#### Extrait du texte:

################

[iv] Dans cette exploration des formes sociales autorisées par les grands faits anthropologiques, Bernard Lahire a même été inspiré par la fiction, car les citations en épigraphe de plusieurs de ses chapitres sont extraites de l’œuvre d’Ursula Le Guin, une autrice américaine de science-fiction qui a utilisé ce genre pour expérimenter, sur la base de ces faits anthropologiques qu’elle s’amuse parfois à modifier (partition sexuée, dépendance du petit enfant, propension patriarcale à la domination etc...) des adaptations sociales et culturelles imaginaires à partir de situations différentes dans des mondes habitables très semblables au nôtre. C’est ainsi qu’elle imagine par exemple un monde dont les habitants ne prendraient d’apparence sexuée que lors de courtes périodes de kema intervenant tout au long de la vie (de rut) ; un autre monde où la partition sexuée est secondaire par rapport à une division plus fondamentale, celle des moietiés du matin et du soir, et où la cellule de base de la société est le sedoretu, combinaison complexe de couples mariés à 4 personnes (deux mariages homosexuels et deux mariages hétérosexuels) ; elle imagine encore un monde post apocalyptique, la planète O, où hommes et femmes ne vivent plus ensemble, et où les femmes en charge de l’éducation des jeunes enfants se refusent à les rendre subjectivement dépendants d’une quelconque autorité, se bornant à leur chanter des récits édifiants du passé, à leur montrer les gestes de la vie quotidienne, et à leur répéter : « sois conscient », dans le but de déjouer les conséquences politiques néfastes de l’altricialité ... Il n’est pas sans intérêt de remarquer qu’Ursula Le Guin était la fille de deux anthropologues américains amis de Franz Boas, et que dès sa prime jeunesse elle a baigné dans un milieu dont la curiosité pour les différences sociales et culturelles était un impératif professionnel. Dans le Livre de Hain, Les « observateurs » de l’Ekumen (Eukoumène ou ex Ligue des mondes) n’ont pas plus de droit d’ingérence que des anthropologues dans les civilisations où ils sont accueillis.

################

#### Données fournies:
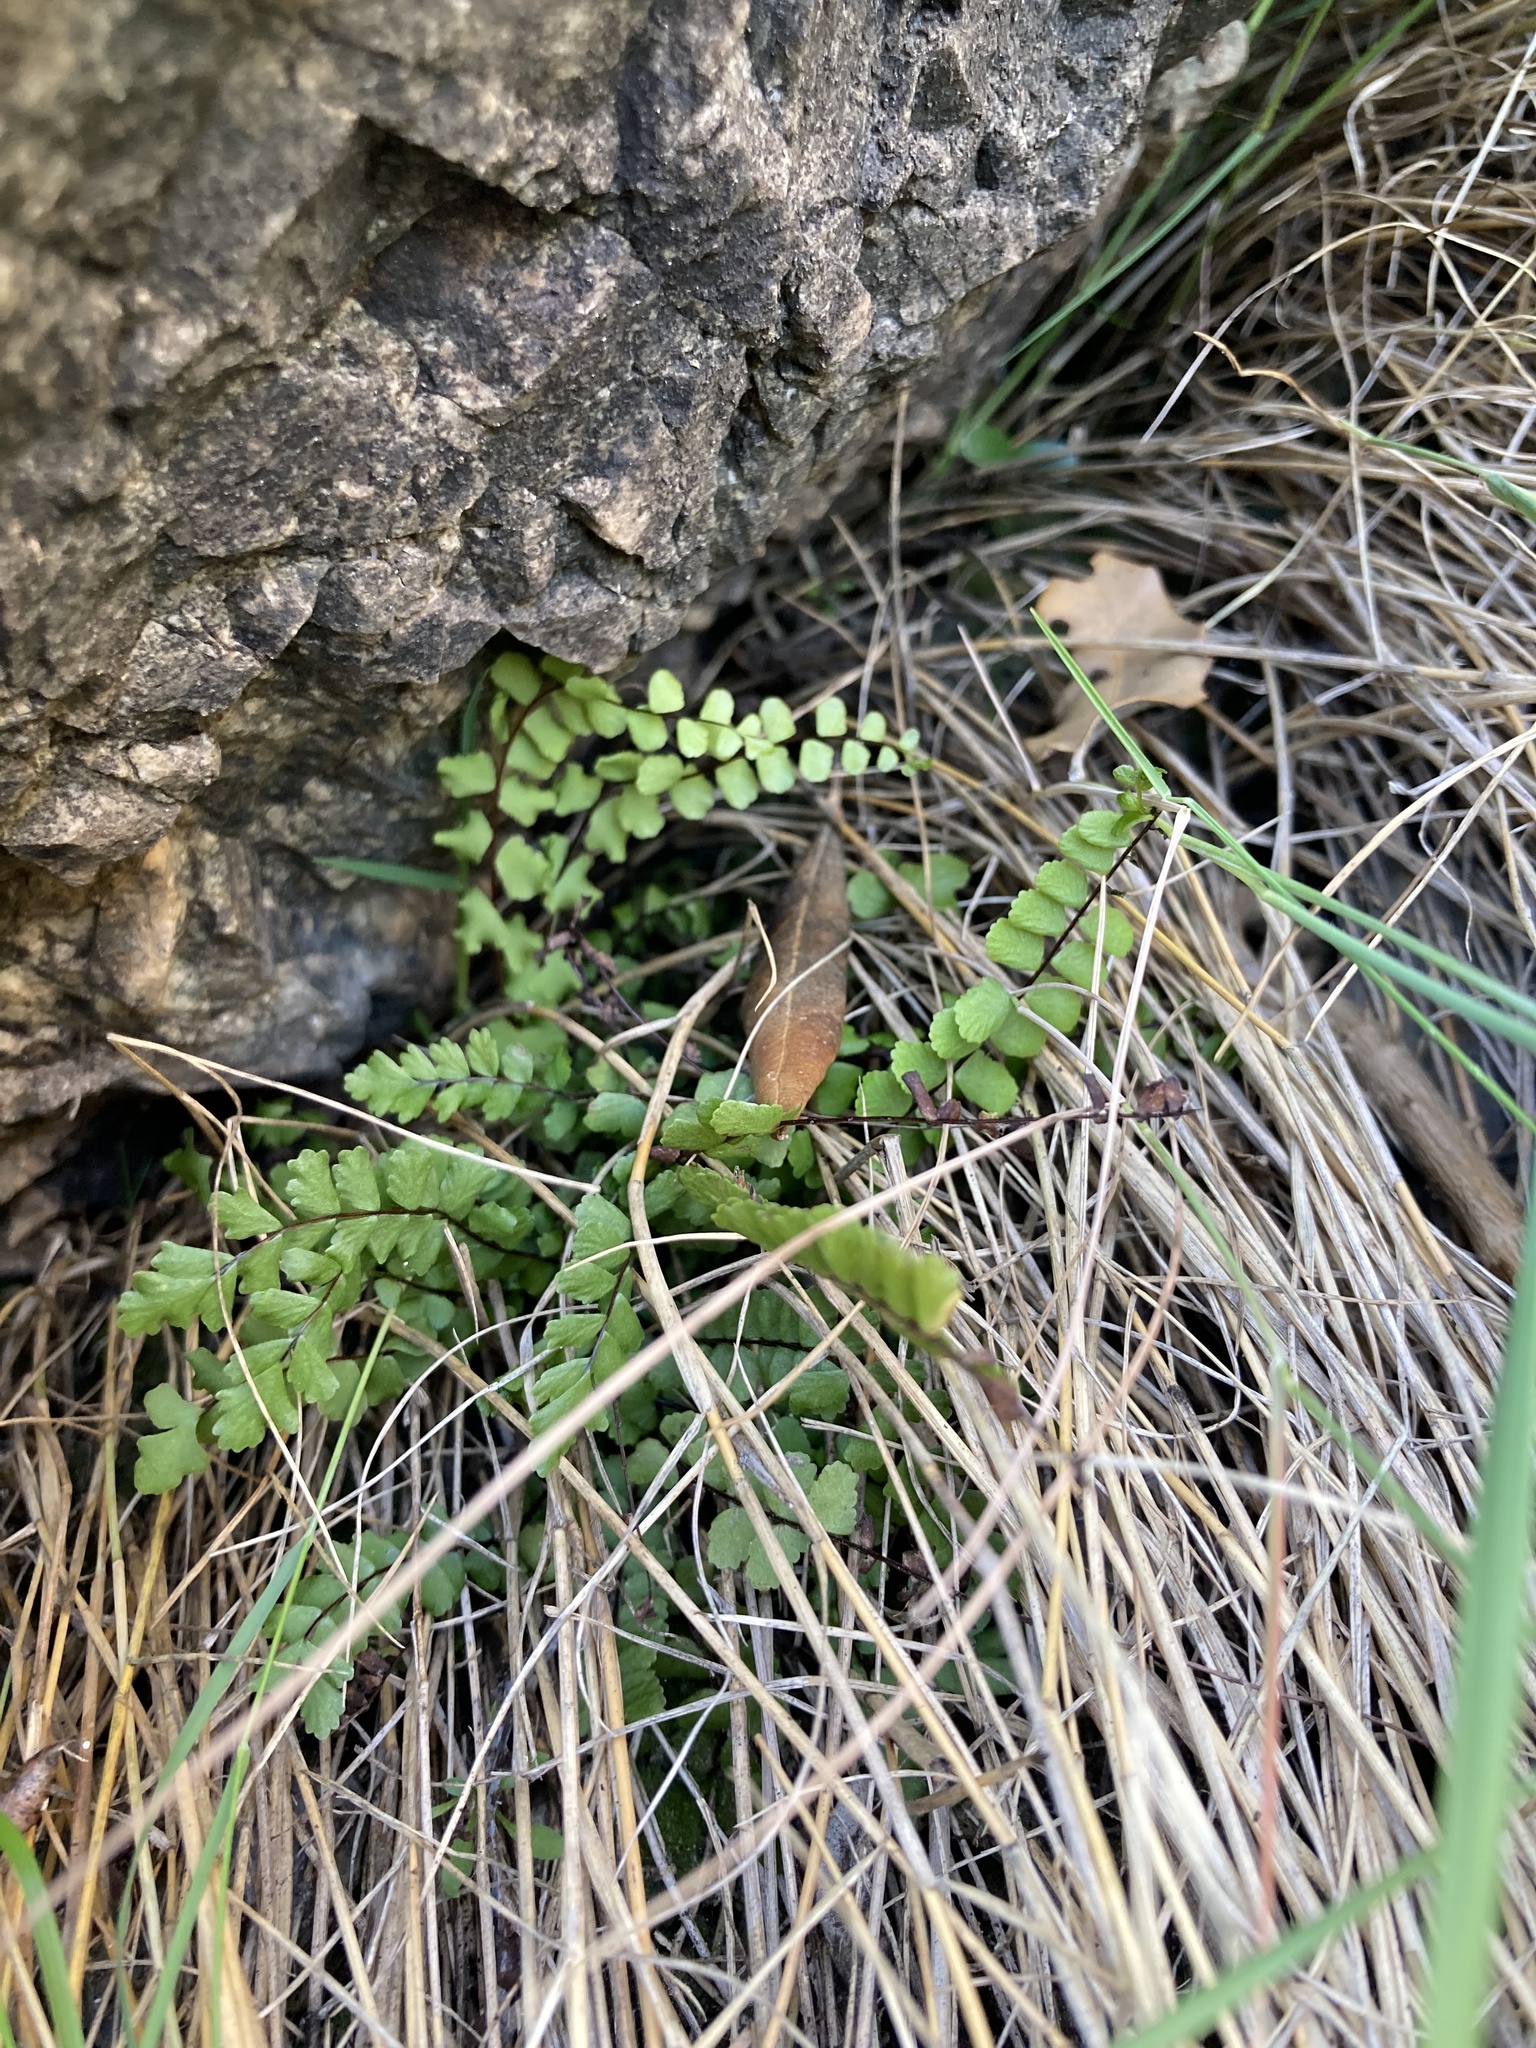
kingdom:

################

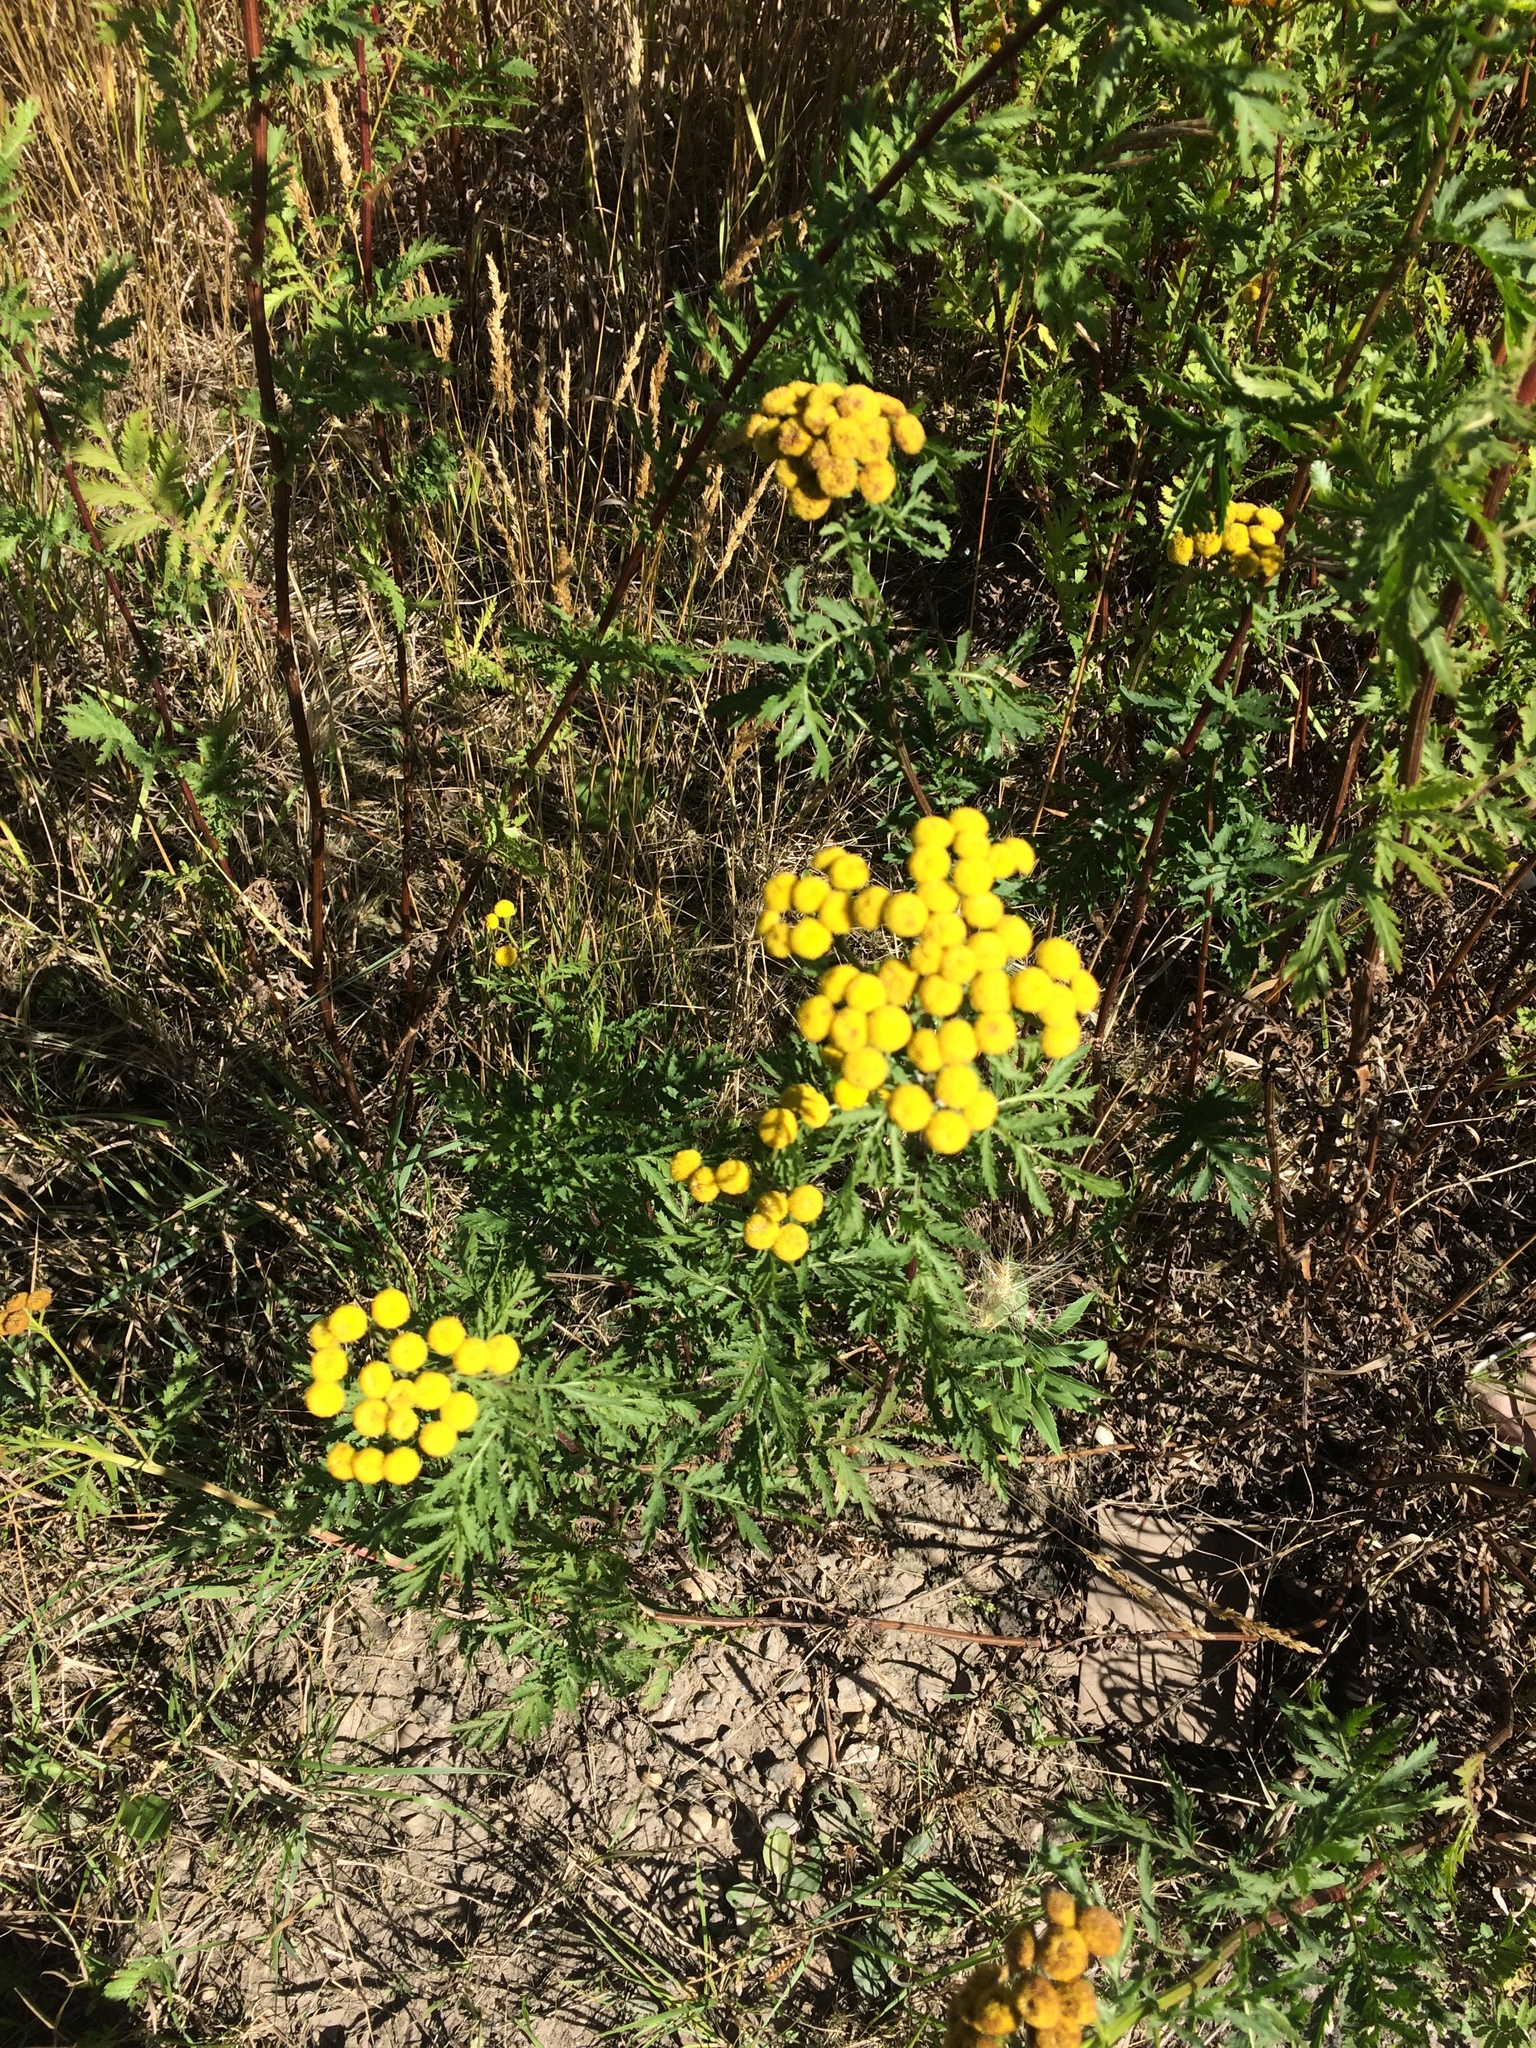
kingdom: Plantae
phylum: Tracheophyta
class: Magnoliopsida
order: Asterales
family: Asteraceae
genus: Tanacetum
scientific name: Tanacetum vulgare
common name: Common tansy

################

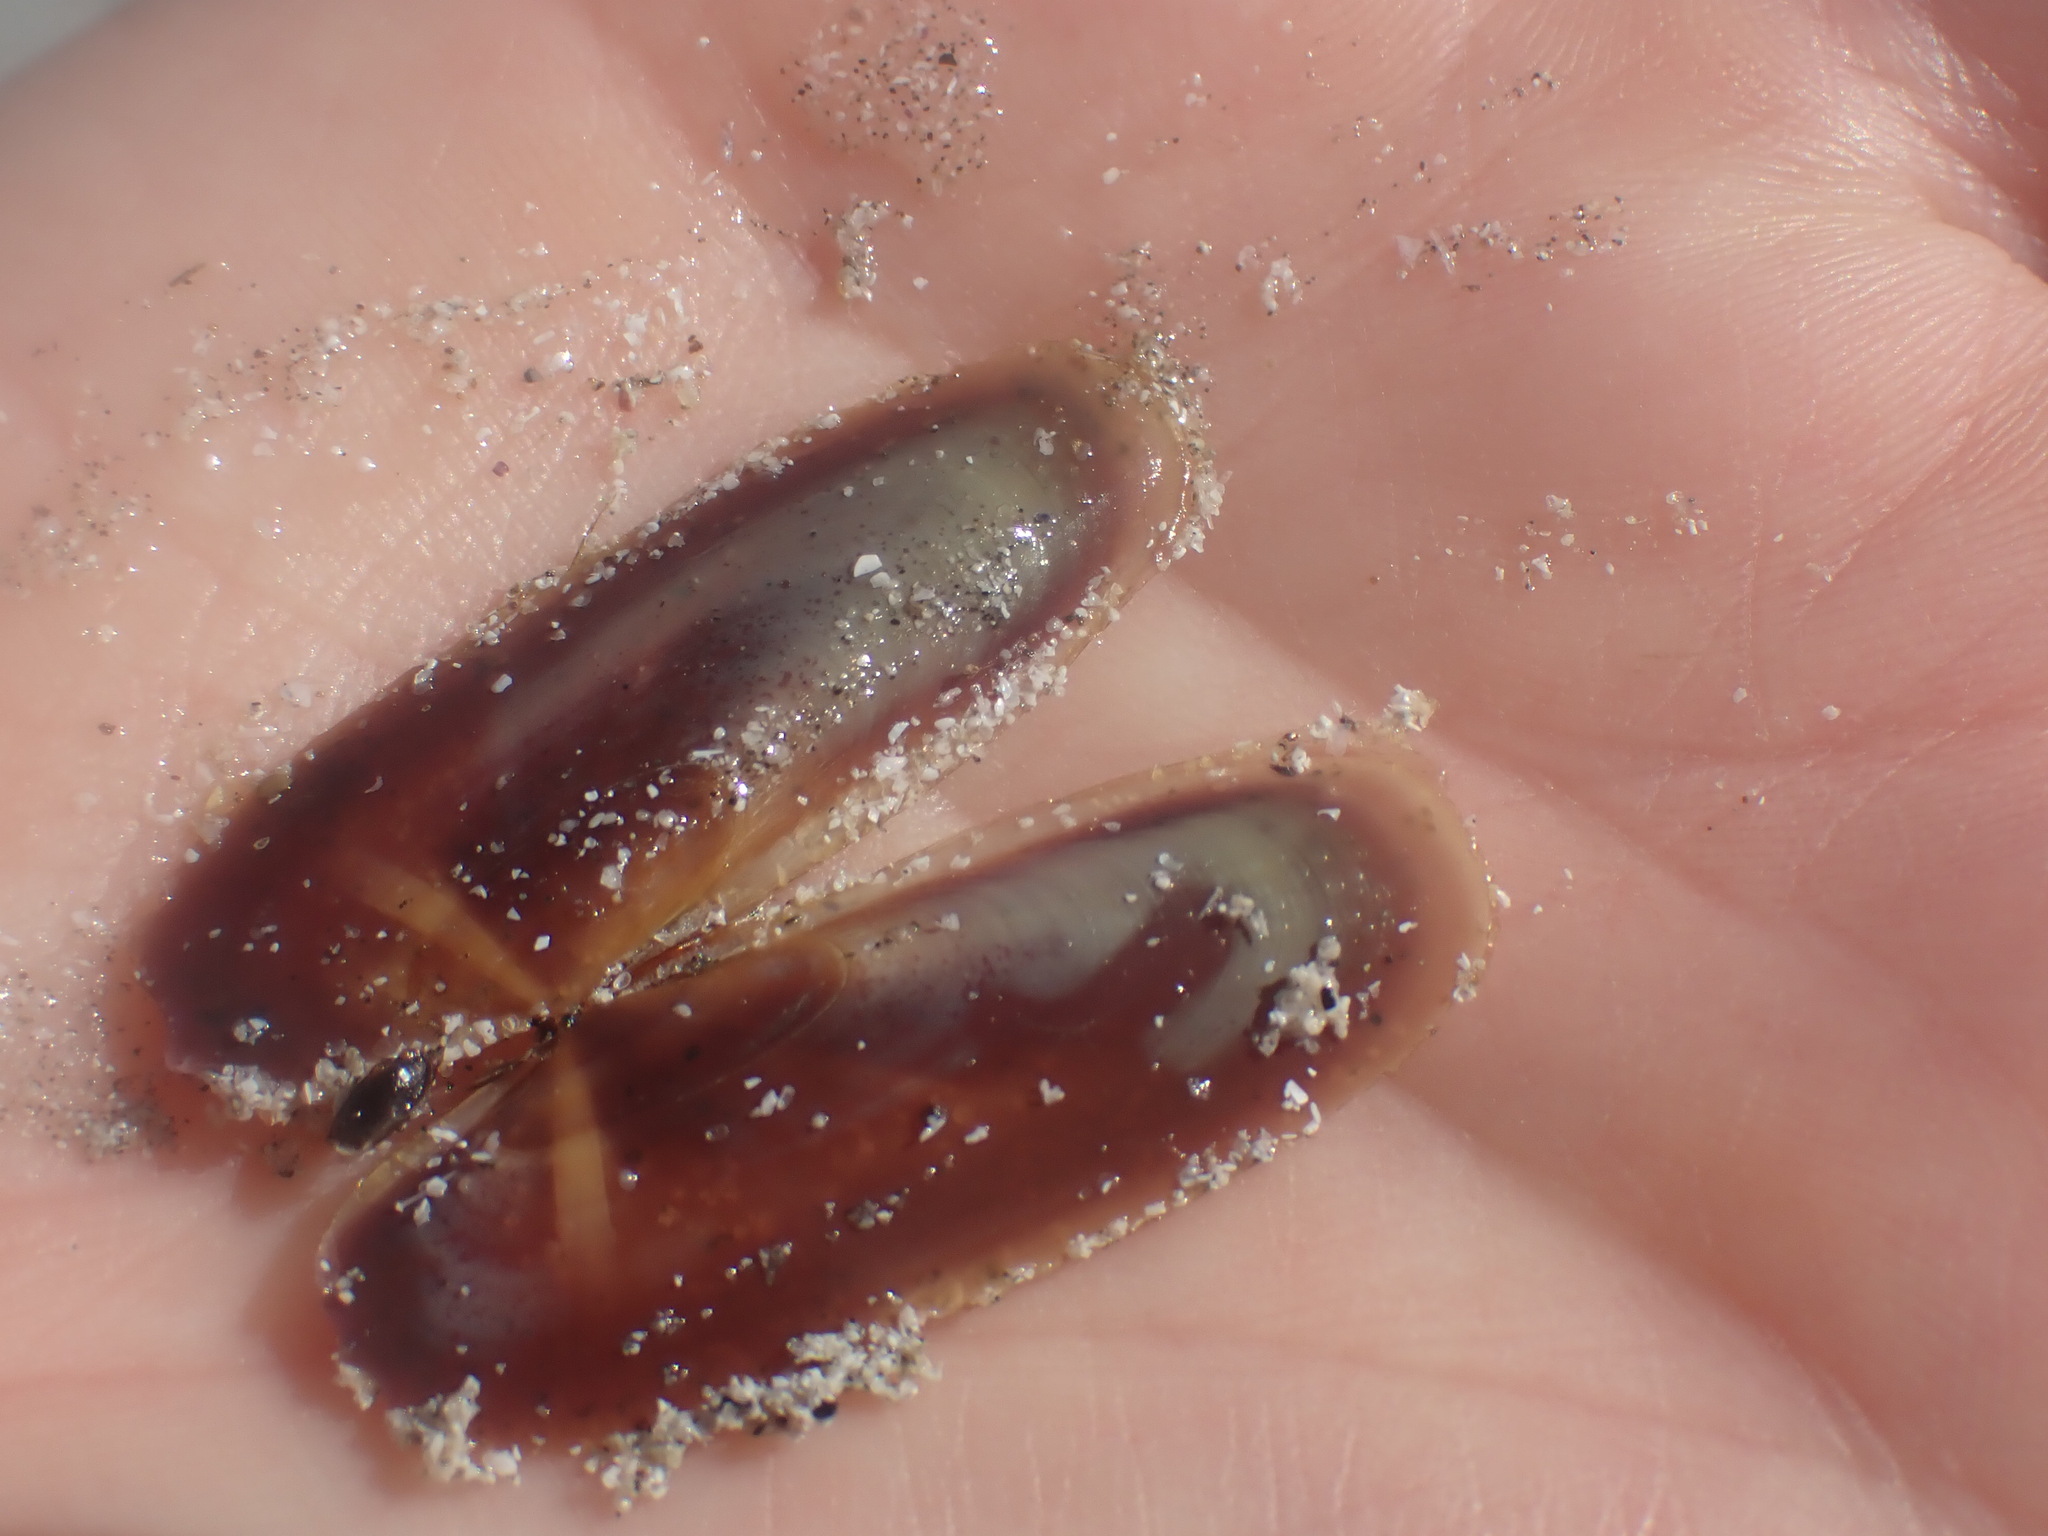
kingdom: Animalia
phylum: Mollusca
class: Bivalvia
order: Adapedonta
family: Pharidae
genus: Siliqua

################

#### À faire:
Reprenez le texte sur Ursula Le Guin et poursuivez-le après sa dernière phrase.

#### Réponse:
[v] Faisant un absolu, à l’instar de la plupart des sciences sociales, de la toute-puissance culturelle des sociétés humaines, la géographie mise à la mode par Roger Brunet s’est évertuée à affirmer, contre toute logique, que les chances de succès des sociétés humaines seraient indifférentes aux contraintes géographiques, et qu’en somme ces contraintes seraient tout à fait surmontables grâce aux infinies capacités d’adaptation des hommes. En réalité, à l’origine des civilisations, ces contraintes ont certainement dû peser de manière très forte.
[vi] Dans la première partie de son dernier livre Faites mieux, Jean-Luc Mélenchon montre très bien les effets de cette augmentation du nombre, couplée à l’intensification des échanges et des connaissances.
[vii] Les analyses osseuses ne permettent pas d’identifier avec certitude le sexe de tous les squelettes, mais seulement celui d’une minorité d’entre eux. Quant au matériel des tombes, il ne permet d’identifier que l’identité sexuelle attribuée à l’individu par son groupe social.
[viii] En cela la pensée réactionnaire se fonde sur une vision extrêmement triviale de la société largement partagée par un certain sens commun. Voir ce florilège édifiant sur le « gros bon sens » des droites dures à travers le monde : https://www.youtube.com/watch?v=BF3wYJBc4eg
[ix] A ce propos, Bernard Lahire rappelle que Darwin faisait des femmes les porteuses de l’« instinct social » caractéristique de la civilisation. Cf Patrick Tort, Darwin n’est pas celui qu’on croit, 2010 qui liste les idées reçues sur Darwin.
[x] N’étant présente ni sur X ni sur Linkedin, je ne vois pas d’autre lieu pour signaler à Bernard Lahire que j’ai bien pris note de son retour. J’ai découvert depuis que je l’ai rédigée quelques recensions très élogieuses de son ouvrage comme celle de Bernard Formoso dans l’Homme, qui m’ont redonné quelque confiance dans le collectif d’intelligences au travail qu’est l’Université, et je suis d’autant plus honorée de l’intérêt qu’il a pris à ma note de lecture.